1つ目の理由は、色を白くするためです。レンコンにはポリフェノールが含まれているため、空気に触れて(ポリフェノール分解酵素による)変色するのを防ぐ目的があります。白い色素であるフラボノイド色素は酸性で、黄色から白色になるので、酸性である酢水につけるとより白さが際立つのです。

酢レンコンが白くておせちに鮮やかさをもたらすのは、酢の効果があります。一方で、煮しめやきんぴらなど、しょうゆを加えて色濃く煮るときなど、色を白くする必要がなければ、酢水に漬けなくても良いでしょう。

食感をシャキシャキにする

2つ目の理由は、シャキシャキな食感を出すためです。レンコンには、食物繊維のペクチンがあり、細胞と細胞をつなぎ合わせる接着剤のような役割をしています。そのため生で食べるとさくっと歯応えのある食感が味わえます。

ペクチンは加熱によって分解されてしまいますが、シャキシャキな食感を残したいときは酢の力を借りましょう。酸性の力で酵素の働きを変えて、ペクチンの分解を防いでくれるのです。

目安としては、「水600mlに酢大さじ1」を加えると、白いレンコンをシャキシャキに味わえます。もちろん、茹でたり、煮たりする時間が長くなればなるほど食感は崩れていくので、加熱しすぎに注意しましょう。

腐った?黒く変色したときは…

ちょっと古くなった、使いかけだったというレンコンの断面が黒くなった経験はありませんか。もう食べられない…と捨ててしまった人はいませんか。
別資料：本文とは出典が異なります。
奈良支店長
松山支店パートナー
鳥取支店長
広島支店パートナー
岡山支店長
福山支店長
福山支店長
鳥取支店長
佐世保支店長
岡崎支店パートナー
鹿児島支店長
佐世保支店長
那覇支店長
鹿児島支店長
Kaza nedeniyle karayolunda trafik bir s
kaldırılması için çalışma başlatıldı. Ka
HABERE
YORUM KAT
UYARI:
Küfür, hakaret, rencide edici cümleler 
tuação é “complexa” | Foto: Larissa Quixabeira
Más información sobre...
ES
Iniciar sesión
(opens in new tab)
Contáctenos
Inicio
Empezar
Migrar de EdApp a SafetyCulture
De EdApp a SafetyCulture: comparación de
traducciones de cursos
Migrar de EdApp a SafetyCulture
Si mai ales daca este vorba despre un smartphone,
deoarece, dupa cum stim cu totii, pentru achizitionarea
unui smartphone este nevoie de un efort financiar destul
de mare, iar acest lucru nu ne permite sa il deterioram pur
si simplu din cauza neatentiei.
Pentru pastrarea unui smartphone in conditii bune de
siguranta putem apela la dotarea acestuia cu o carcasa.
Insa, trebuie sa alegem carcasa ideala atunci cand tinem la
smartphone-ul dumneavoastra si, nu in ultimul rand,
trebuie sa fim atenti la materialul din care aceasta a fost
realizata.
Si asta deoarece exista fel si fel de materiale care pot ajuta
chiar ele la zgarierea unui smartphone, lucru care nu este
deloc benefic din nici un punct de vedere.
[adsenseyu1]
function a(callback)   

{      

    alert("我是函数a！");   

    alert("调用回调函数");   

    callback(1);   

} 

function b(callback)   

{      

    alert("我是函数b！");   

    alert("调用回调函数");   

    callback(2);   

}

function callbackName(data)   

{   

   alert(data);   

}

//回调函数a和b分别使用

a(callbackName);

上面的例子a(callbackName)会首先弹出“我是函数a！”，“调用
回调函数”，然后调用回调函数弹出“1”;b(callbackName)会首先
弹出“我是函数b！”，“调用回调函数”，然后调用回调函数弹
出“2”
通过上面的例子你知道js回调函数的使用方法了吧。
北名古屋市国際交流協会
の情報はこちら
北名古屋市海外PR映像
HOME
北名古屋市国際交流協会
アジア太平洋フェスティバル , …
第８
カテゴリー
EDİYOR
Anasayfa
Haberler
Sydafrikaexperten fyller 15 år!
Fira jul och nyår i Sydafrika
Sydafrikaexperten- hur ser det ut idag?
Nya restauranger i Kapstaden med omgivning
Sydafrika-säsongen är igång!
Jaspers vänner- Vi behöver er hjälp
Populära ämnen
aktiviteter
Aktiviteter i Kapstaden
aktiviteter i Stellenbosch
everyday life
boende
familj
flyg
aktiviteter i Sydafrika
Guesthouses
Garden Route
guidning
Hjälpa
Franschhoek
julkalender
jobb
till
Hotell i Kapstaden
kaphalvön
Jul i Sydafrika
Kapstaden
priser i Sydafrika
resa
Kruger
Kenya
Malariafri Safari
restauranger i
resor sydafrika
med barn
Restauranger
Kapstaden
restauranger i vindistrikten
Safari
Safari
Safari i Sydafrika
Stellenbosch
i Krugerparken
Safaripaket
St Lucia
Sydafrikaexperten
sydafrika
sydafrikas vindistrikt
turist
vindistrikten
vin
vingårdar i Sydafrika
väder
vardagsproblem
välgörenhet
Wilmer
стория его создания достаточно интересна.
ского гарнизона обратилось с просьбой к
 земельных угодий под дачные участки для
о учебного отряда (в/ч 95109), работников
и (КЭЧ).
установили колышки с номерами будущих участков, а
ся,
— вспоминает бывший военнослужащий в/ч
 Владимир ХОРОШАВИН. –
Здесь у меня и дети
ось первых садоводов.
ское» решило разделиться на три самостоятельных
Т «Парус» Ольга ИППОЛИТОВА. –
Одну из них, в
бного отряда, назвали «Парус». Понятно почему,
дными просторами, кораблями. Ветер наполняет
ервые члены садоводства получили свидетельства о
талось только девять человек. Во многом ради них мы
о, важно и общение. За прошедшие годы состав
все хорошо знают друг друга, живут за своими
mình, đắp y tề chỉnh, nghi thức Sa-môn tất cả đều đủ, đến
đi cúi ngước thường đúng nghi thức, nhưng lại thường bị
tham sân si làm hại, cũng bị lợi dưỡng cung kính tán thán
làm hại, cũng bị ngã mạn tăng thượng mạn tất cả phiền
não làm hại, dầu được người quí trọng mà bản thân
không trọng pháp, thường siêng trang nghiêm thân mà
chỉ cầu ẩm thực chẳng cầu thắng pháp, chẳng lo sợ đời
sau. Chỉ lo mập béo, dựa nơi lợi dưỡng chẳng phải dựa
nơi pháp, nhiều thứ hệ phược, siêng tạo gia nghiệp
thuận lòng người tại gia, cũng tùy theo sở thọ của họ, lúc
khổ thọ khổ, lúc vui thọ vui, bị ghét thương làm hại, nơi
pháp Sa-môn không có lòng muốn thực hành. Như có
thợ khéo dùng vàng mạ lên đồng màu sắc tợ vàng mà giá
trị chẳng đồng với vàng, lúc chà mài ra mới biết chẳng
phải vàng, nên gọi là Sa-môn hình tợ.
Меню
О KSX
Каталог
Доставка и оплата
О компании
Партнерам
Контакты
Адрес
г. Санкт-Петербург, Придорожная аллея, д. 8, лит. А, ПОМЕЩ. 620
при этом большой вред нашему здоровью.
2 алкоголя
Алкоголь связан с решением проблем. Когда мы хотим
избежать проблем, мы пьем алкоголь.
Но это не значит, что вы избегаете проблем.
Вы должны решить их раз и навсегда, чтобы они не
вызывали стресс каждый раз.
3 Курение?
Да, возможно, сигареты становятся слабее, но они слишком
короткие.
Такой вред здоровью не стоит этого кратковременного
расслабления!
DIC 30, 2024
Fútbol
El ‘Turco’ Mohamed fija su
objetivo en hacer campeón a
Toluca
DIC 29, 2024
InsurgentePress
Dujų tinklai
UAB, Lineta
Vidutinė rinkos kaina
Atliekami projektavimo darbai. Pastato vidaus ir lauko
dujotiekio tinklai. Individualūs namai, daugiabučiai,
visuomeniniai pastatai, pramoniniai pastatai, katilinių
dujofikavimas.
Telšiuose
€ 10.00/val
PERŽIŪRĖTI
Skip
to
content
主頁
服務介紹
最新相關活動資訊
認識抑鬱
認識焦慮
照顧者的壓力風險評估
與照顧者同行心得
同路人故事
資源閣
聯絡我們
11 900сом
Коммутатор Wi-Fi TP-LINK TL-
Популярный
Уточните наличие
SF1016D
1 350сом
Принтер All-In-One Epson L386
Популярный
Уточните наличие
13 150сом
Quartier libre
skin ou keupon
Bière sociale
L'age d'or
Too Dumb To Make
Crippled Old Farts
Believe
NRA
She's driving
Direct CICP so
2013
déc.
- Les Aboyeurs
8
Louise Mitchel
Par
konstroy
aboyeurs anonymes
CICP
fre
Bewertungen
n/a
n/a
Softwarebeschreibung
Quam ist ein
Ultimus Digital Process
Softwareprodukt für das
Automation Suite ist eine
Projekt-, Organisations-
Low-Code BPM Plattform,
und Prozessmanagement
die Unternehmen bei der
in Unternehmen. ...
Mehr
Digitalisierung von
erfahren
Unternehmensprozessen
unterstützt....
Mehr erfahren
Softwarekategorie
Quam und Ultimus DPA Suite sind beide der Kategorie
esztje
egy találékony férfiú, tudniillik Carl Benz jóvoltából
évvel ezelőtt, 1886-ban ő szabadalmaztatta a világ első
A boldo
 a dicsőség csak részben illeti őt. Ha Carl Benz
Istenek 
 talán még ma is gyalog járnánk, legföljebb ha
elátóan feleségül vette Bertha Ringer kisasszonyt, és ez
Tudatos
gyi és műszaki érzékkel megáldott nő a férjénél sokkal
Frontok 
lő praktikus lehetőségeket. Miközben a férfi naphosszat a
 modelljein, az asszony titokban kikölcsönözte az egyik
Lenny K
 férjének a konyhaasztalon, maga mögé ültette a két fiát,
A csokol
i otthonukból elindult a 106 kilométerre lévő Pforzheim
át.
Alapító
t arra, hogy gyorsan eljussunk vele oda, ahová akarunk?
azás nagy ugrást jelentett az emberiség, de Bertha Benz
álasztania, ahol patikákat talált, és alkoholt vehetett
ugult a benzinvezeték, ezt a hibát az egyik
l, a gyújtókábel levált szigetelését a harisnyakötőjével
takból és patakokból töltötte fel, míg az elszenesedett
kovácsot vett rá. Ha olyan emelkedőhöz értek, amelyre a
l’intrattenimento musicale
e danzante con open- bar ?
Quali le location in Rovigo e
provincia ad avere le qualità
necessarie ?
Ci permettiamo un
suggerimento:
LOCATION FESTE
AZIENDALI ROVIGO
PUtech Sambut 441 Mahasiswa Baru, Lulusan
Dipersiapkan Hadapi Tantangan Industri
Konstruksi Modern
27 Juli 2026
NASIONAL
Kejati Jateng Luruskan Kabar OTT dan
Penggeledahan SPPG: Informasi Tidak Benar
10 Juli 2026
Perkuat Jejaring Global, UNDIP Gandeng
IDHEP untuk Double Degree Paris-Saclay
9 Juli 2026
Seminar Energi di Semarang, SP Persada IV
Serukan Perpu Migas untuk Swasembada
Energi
これは腐ったわけではありません。皮をむいたリンゴが茶色くなったり、生のゴボウが茶色くなったりするのと同じく、酵素のポリフェノールによる変色なのです。レンコンにはタンニンというポリフェノールが含まれており、空気に触れると変色が進みますが、食べても問題はありません。白くしたい場合は、酢水に漬けると良いでしょう。

おいしいレンコンの選び方、保存の仕方

ここまで説明してきたことから、おいしいレンコンの選び方をまとめましょう。

<レンコンのおいしい選び方>

見た目はふっくら、持ったときにずっしりと重さがある
表面に艶がある
カットされている場合、切り口が変色してない、穴の中が黒ずんでない

また保存するときは、切り口が空気に触れないようぴったりとラップで包んで冷蔵庫に入れ、早めに食べましょう。

作ってみよう!野菜スタンプ

レンコンを使った「野菜スタンプ」に挑戦してみましょう。水彩絵具やスタンプ台を使って厚紙に押して絵を描けば、オリジナル葉書の完成です。年賀状にもおすすめですね。

アクリル絵の具を使えば布に押すこともできるので、世界で一つだけのTシャツやトートバックも作れます。親子で「レンコンの科学」を深めてみてはいかがでしょうか。